In Japan, MacArthur eliminated Japanese militarism first by emplacing a democratically-based constitution and second by liberating Japanese women from centuries of patriarchal oppression. He gave women the rights to vote and to serve in democratic assemblies and government offices, steps MacArthur saw as essential to ending Japanese military aggressiveness. America also bore the brunt of rebuilding Japan's economy and infrastructure.

Almost everywhere in the world where international terrorism grows we find poverty and human oppression, especially toward women. Tribalism and ethnic hatred also remain strong. We Americans are more free of these oppressions than almost any other people. We and our western allies must lead the way out for those people. It will take a new kind of national commitment. It will cost a fortune. It will require new kinds of armies, armies not of soldiers but of engineers, agriculturalists, financiers, administrators and educators.

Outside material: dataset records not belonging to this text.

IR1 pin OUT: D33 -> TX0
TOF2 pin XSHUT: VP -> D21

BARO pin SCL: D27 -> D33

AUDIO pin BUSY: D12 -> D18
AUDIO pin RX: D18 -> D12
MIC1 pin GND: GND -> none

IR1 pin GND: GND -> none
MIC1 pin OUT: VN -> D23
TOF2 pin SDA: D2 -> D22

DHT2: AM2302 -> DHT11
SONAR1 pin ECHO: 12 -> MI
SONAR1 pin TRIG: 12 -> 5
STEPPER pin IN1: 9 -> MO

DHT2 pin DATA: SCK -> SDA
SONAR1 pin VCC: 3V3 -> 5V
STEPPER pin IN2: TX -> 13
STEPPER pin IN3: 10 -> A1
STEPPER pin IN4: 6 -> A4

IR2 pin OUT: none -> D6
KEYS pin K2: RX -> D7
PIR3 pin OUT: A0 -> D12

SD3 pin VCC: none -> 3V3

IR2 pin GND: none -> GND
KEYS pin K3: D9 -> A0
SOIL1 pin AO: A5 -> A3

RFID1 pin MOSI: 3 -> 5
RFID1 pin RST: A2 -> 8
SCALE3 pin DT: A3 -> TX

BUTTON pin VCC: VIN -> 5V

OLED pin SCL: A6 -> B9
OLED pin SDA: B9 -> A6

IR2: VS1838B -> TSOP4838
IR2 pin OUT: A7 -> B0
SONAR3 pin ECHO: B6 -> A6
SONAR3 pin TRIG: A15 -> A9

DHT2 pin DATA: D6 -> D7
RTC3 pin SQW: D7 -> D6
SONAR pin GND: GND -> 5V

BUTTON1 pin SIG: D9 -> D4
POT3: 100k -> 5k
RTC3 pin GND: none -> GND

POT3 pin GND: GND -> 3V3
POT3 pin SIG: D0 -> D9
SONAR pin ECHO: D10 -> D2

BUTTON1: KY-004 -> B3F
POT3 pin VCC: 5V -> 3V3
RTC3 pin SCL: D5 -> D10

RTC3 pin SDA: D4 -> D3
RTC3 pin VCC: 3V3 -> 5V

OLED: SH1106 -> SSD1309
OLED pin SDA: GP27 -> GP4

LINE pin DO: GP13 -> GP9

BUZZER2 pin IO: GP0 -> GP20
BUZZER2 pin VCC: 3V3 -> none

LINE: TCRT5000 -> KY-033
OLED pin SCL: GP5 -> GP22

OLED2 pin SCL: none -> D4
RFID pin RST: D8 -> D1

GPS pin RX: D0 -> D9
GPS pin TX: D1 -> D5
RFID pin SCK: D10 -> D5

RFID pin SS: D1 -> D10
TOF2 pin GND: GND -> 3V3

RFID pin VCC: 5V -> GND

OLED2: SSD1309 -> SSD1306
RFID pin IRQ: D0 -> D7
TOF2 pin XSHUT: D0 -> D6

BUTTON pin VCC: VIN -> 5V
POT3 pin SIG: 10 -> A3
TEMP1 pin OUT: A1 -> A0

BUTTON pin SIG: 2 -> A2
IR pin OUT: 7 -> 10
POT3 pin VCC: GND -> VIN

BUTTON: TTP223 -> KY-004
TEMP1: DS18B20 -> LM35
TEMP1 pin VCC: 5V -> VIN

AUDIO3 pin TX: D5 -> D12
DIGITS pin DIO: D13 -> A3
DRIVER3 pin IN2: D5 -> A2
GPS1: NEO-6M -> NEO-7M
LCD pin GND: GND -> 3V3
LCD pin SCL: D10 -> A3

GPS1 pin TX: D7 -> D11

It will take decades and there are no guarantees. But the alternative is to fight culture and religious wars generation after generation.

My Prayer

With tears falling instead of flags flying I conclude that America can justifiably use force to achieve its aims in the present situation. That does not mean that we must or even should use force. It does not mean that there are no limits of what kind and how much force may be used. Whether you agree with this conclusion is a matter for your own conscience.

But let us agree that we will be united in desiring God's will to illuminate and inform our decisions and the actions of every national leader. Let us agree to pray for God's wisdom to prevail and God's justice to be obtained. Let us give thanks that God is one who, in times and places he chooses, can indeed break the bow and shatter the spear asunder (Ps. 46).

Dear Lord of grace and love,
we ask for you to open our minds to your wisdom
. . . . and our hearts to your mercies.
You are a God who judges the nations with justice and righteousness.
You are a God who breaks the weapons of war
. . . . and shatters the spirit of hostility.
We pray for your spirit to inform the actions of our leaders.
We pray for your spirit to guide the affairs of nations.
We pray for every our nations leaders. Fill them, O Lord,
. . . . with godly purpose and intentions.
Let their decisions be those you inspire
. . . . and their words be those of your own mouth.
We pray, O Lord, for those who attacked us.
Turn their hearts from hardness
. . . . and their minds from evil.
Fill them, O God, with the Holy Love
. . . . of a righteous God.
Bring them to knowledge of Christ
. . . . and overcome their hatred with love.
Make them our brother in Christ.
We pray, O Lord, for the Afghan people
. . . . and all who suffer under tyranny.
Hear their cries of oppression
. . . . and deliver them to freedom.
Give us wisdom O God, to know your will.
Give us courage, O God, to do your bidding.
Let your justice and peace be established among all peoples;
. . . . let your kingdom embrace every person.
In the saving name of your Son, Jesus Christ, we pray. Amen.